[Work to complete] Copy out the records word for word, starting with the line that contains "Created with Clion, MinGw, for windows" and going on through the last line of the records. Leave out the pictures.

◆ ◆ ◆ ◆ ◆

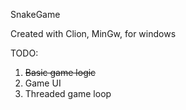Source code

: SnakeGame

Created with Clion, MinGw, for windows

TODO:
1. ~~Basic game logic~~
2. Game UI
3. Threaded game loop
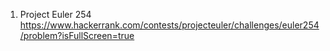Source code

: 1. Project Euler 254 https://www.hackerrank.com/contests/projecteuler/challenges/euler254/problem?isFullScreen=true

◆ ◆ ◆ ◆ ◆

[Solution to this task]
Created with Clion, MinGw, for windows

TODO:
1. ~~Basic game logic~~
2. Game UI
3. Threaded game loop
Source code

: 1. Project Euler 254 https://www.hackerrank.com/contests/projecteuler/challenges/euler254/problem?isFullScreen=true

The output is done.